Explore the material:
1. In the passage on Laplace-domain solutions, which equations are used to obtain the normalized stress and electric displacement?
2. Summarize the passage on Laplace-domain solutions in two sentences.

Supplied passage:
_____

Thus the solution for electric potential $\overline{\phi }$ in Laplace transform, the domain can be obtained

$$\overline{\phi }={\displaystyle {{\displaystyle \sum }}_{i=1}^4}{F}_i\hspace{0.17em}{A}_i\hspace{0.17em}{e}^{k_{i}z}/k_i-\left(\upsilon F_5/s\right)\hspace{0.17em}{e}^{-\left(s/\upsilon \right)z}+\left(h_{13}\hspace{0.17em}/Ns\right)e^{-Nz}+A_0$$

(68)

Subsequently, after getting the final solutions for electric potential $\overline{\phi }$, displacement $\overline{w}$ and temperature $\overline{\theta }$, the normalized stress ${\overline{\sigma }}_{zz}$ and electric displacement $\overline{E}$ in the Laplace domain may be achieved using Equations (10) and (38) as:

$${\overline{\sigma }}_{zz}=e^{Nz}\left[{\displaystyle {{\displaystyle \sum }}_{i=1}^4}\left(h_{21}{k}_i-h_{22}{\mathsf{\Omega }}_i\right)A_i{e}^{k_{i}z}-\left(h_{21}s/\upsilon +h_{22}{\mathsf{\Omega }}_5\right)A_5{e}^{-\left(s/\upsilon \right)z}\right]-h_{23}/s,.$$

(69)

_____

Data listing:

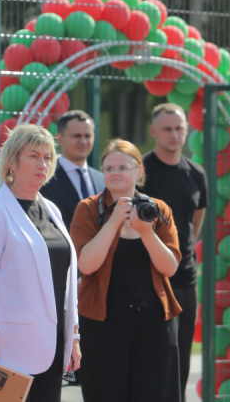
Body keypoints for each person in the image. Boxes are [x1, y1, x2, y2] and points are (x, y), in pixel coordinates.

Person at [0, 124, 80, 402]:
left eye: (48, 157)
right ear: (12, 162)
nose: (43, 163)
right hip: (7, 350)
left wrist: (74, 336)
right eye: (33, 156)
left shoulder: (52, 210)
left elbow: (65, 283)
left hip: (53, 345)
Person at [70, 139, 182, 402]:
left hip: (154, 324)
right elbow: (86, 265)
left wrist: (146, 232)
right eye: (109, 168)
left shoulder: (157, 209)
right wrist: (113, 222)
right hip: (103, 325)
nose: (115, 173)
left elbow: (169, 267)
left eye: (123, 167)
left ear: (139, 171)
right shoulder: (89, 209)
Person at [141, 103, 207, 401]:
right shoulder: (141, 172)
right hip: (147, 279)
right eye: (167, 129)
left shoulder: (196, 173)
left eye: (179, 128)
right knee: (150, 360)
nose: (174, 134)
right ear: (153, 131)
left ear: (187, 130)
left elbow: (195, 222)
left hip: (185, 280)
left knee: (180, 359)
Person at [40, 110, 105, 229]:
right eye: (77, 136)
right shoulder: (45, 178)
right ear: (59, 138)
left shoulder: (102, 180)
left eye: (87, 136)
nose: (83, 142)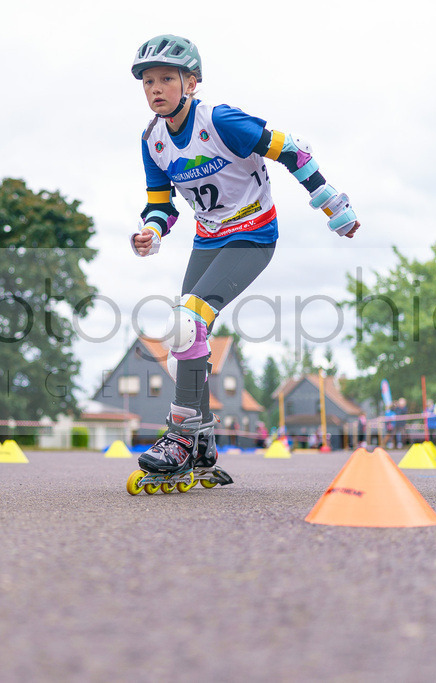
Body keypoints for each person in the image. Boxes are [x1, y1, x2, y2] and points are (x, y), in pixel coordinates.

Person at [130, 35, 359, 480]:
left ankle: (180, 436)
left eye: (166, 79)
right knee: (188, 334)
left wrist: (330, 201)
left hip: (253, 234)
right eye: (148, 82)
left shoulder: (220, 121)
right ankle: (201, 443)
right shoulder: (153, 141)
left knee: (187, 320)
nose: (155, 89)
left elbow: (293, 150)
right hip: (208, 239)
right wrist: (151, 231)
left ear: (191, 83)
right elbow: (161, 204)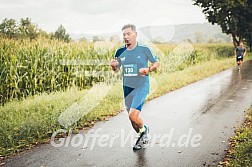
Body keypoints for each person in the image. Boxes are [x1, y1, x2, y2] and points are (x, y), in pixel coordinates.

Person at [110, 24, 160, 150]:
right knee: (132, 120)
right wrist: (113, 66)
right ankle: (141, 136)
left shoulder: (144, 49)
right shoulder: (120, 51)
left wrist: (148, 69)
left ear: (135, 34)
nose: (126, 37)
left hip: (141, 87)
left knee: (133, 116)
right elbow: (117, 69)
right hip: (127, 88)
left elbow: (156, 62)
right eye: (124, 35)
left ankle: (145, 131)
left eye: (128, 34)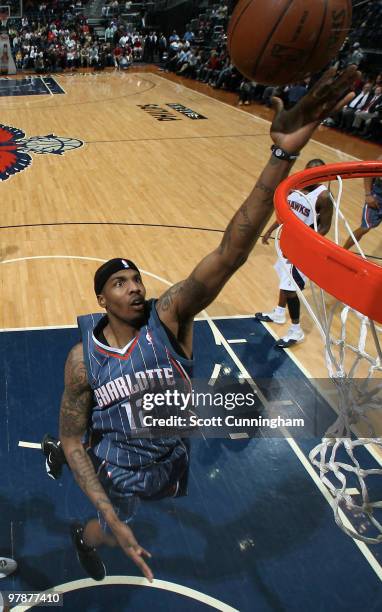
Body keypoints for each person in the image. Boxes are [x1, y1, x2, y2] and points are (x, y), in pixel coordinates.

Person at [41, 67, 358, 584]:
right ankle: (86, 533)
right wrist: (112, 517)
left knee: (111, 432)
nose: (136, 287)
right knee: (109, 505)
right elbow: (75, 436)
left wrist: (281, 156)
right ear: (101, 298)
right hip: (121, 464)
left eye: (137, 279)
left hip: (159, 453)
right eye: (121, 283)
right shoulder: (82, 360)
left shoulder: (169, 318)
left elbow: (232, 249)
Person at [255, 159, 333, 348]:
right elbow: (286, 214)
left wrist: (303, 245)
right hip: (287, 243)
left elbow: (325, 228)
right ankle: (279, 313)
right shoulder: (294, 186)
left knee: (291, 289)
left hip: (303, 249)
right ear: (305, 171)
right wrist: (271, 229)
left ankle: (296, 331)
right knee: (285, 280)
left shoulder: (323, 197)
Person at [343, 154, 382, 250]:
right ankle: (341, 251)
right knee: (365, 228)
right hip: (378, 196)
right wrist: (368, 195)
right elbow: (369, 171)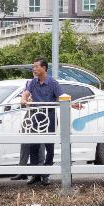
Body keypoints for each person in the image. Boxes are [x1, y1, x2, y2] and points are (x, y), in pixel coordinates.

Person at [17, 58, 61, 186]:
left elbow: (62, 96)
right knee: (33, 146)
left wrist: (73, 105)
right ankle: (35, 174)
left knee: (49, 147)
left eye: (36, 66)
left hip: (49, 116)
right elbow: (25, 93)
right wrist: (23, 99)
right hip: (35, 116)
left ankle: (45, 175)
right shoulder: (33, 82)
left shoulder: (53, 83)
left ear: (44, 68)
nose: (34, 69)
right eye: (33, 67)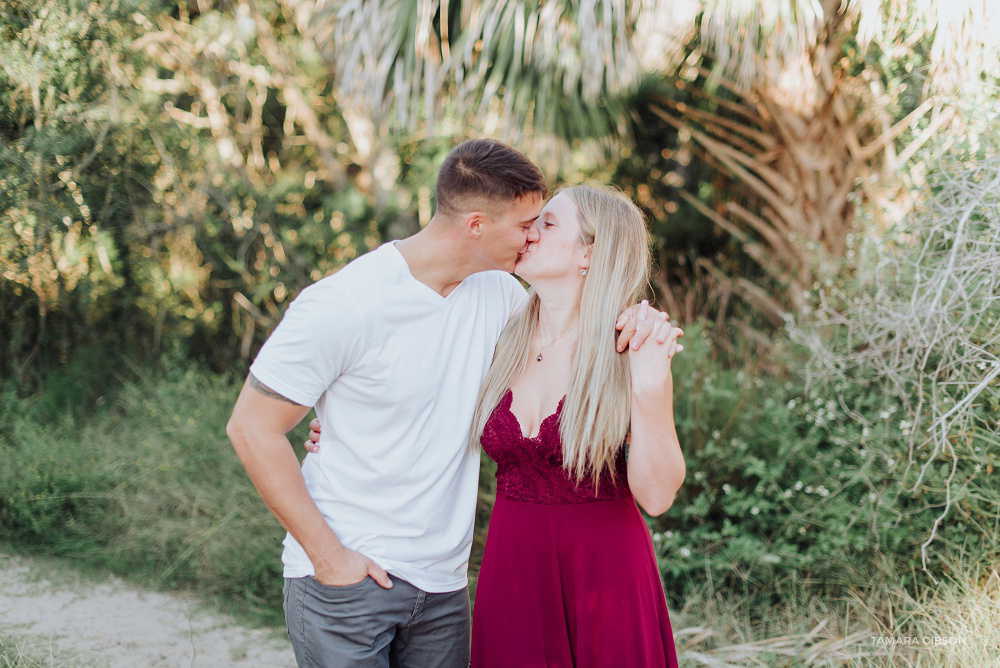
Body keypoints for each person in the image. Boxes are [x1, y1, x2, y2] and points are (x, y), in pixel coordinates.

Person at [226, 139, 669, 668]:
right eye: (528, 223)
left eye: (543, 224)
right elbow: (252, 429)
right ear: (477, 224)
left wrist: (642, 331)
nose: (531, 236)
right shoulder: (344, 304)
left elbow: (578, 322)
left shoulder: (503, 301)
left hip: (443, 589)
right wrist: (330, 557)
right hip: (350, 576)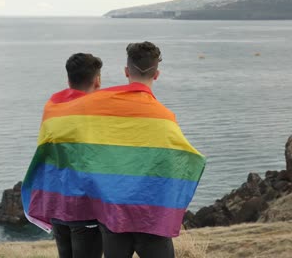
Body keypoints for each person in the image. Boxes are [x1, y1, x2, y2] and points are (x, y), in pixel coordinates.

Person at [81, 41, 206, 258]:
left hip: (113, 210)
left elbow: (88, 151)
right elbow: (182, 160)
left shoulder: (100, 108)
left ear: (126, 71)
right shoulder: (163, 117)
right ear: (157, 74)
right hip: (151, 214)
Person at [21, 53, 103, 258]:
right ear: (97, 80)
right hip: (86, 205)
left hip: (57, 201)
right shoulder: (99, 111)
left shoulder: (52, 108)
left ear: (68, 80)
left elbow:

_____

Results for each task:
1. Equations (10) and (38).

2. The passage gives the solution for the electric potential in the Laplace transform domain as Equation (68). Once the final solutions for electric potential, displacement, and temperature are found, Equations (10) and (38) yield the normalized stress and electric displacement in the Laplace domain, and the stress expression is given as Equation (69).